### AUFGABEN:
1. Zitiere aus der Meldung über die „stummen Verkäufer“ wortgetreu den Abschnitt, der mit „Kurz notiert“ beginnt und mit „nicht zu beanstanden.“ endet.
2. Erkläre bitte in ein bis drei Sätzen anhand der Meldung über die „stummen Verkäufer“, weshalb der Bundesgerichtshof den Zeitungsvertrieb über ungesicherte Verkaufshilfen für grundsätzlich zulässig hält.

### TEXT ZUR ANALYSE:

● ● ● ●

Kurz notiert
Bundesgerichtshof
"Stumme Verkäufer" - Der Zeitungsvertrieb über ungesicherte Verkaufshilfen ist wettbewerbsrechtlich grundsätzlich nicht zu beanstanden.
BGH, Urteile vom 29.10.2009 – Az. I ZR 180/07 und I ZR 188/07; Vorinstanzen: KG Berlin, Urteil vom 21.09.2007 – Az. 5 U 199/06, LG Berlin, Urteil vom 21.11.2006 – Az. 102 O 67/06 und KG, Urteil vom 21.09.2007 – Az. 5 U 198/06, LG Berlin, Urteil vom 21.11.2006 – Az. 102 O 66/06
MIR 2009, Dok. 220, Rz. 1
1
Mit zwei Urteilen vom 29.10.2009 (Az. I ZR 180/07 und I ZR 188/07) hat der Bundesgerichtshof entschieden, dass der Vertrieb von Zeitungen über ungesicherte Verkaufshilfen, so genannte "stumme Verkäufer" oder "Mediaboxen",
wettbewerbsrechtlich grundsätzlich zulässig ist. Ein solches Vertriebsmodell stelle regelmäßig weder eine unangemessen unsachliche Einflussnahme aufgrund übertrieben
Anlockens noch eine wettbewerbswidrige Marktstörung dar. Dies gelte umso mehr, wenn ein deutlicher Hinweis erfolgt, dass ein Exemplar der betreffenden Zeitung
nur gegen Bezahlung entnommen werden dürfen und der Diebstahl verfolgt wird.

● ● ● ●

### DAS MATERIAL:

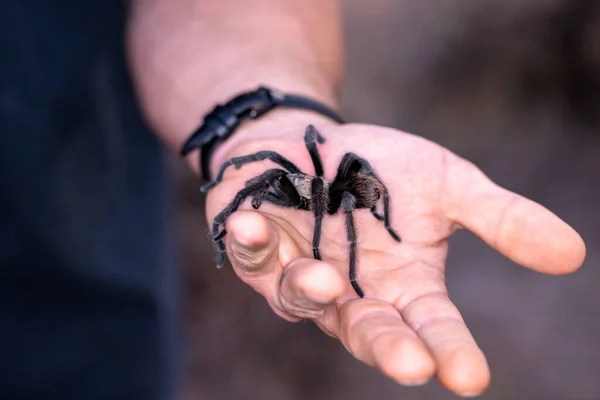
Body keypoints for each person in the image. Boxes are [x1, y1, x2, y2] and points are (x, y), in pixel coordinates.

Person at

● ● ● ●

### LÖSUNGEN:
1.
Kurz notiert
Bundesgerichtshof
"Stumme Verkäufer" - Der Zeitungsvertrieb über ungesicherte Verkaufshilfen ist wettbewerbsrechtlich grundsätzlich nicht zu beanstanden.

2. Laut Bundesgerichtshof stellt ein solches Vertriebsmodell regelmäßig weder eine unangemessen unsachliche Einflussnahme durch übertriebenes Anlocken noch eine wettbewerbswidrige Marktstörung dar. Das gilt umso mehr, wenn deutlich darauf hingewiesen wird, dass ein Exemplar nur gegen Bezahlung entnommen werden darf und Diebstahl verfolgt wird.